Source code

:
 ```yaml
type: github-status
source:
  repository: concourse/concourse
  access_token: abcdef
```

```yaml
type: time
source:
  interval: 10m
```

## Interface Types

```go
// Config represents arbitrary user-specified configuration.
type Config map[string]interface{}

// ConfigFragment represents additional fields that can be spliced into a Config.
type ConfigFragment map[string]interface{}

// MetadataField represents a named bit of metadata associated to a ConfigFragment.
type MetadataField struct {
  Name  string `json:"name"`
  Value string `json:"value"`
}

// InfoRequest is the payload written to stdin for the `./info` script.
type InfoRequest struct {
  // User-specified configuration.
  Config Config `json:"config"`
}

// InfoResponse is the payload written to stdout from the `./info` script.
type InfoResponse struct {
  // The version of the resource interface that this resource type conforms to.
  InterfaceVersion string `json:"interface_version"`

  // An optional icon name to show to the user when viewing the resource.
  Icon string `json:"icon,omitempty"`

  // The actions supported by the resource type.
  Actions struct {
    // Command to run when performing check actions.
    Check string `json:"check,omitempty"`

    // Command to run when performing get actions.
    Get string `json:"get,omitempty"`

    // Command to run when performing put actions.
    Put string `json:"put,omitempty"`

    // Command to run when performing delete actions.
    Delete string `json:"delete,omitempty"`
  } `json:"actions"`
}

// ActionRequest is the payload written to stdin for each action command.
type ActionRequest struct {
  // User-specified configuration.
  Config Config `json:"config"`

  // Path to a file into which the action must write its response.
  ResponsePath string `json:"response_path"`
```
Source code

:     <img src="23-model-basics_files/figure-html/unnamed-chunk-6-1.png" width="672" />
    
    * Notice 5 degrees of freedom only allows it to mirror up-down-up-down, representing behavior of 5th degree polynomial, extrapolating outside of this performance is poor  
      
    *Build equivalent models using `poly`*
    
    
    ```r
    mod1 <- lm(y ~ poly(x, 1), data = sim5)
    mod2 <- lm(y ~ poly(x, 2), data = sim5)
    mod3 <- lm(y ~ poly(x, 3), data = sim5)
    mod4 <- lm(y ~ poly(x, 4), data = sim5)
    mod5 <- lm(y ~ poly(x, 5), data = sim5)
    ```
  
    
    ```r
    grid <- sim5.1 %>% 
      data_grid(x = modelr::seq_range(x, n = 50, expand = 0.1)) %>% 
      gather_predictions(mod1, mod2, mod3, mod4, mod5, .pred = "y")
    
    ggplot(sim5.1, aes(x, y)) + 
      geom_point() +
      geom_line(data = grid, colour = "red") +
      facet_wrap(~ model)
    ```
■ ■ ■ ■ ■ ■ ■
- Problem details: Pick every line from the listing holding the string "InfoResponse", and copy it.

- Finished exercise:
// InfoResponse is the payload written to stdout from the `./info` script.
type InfoResponse struct {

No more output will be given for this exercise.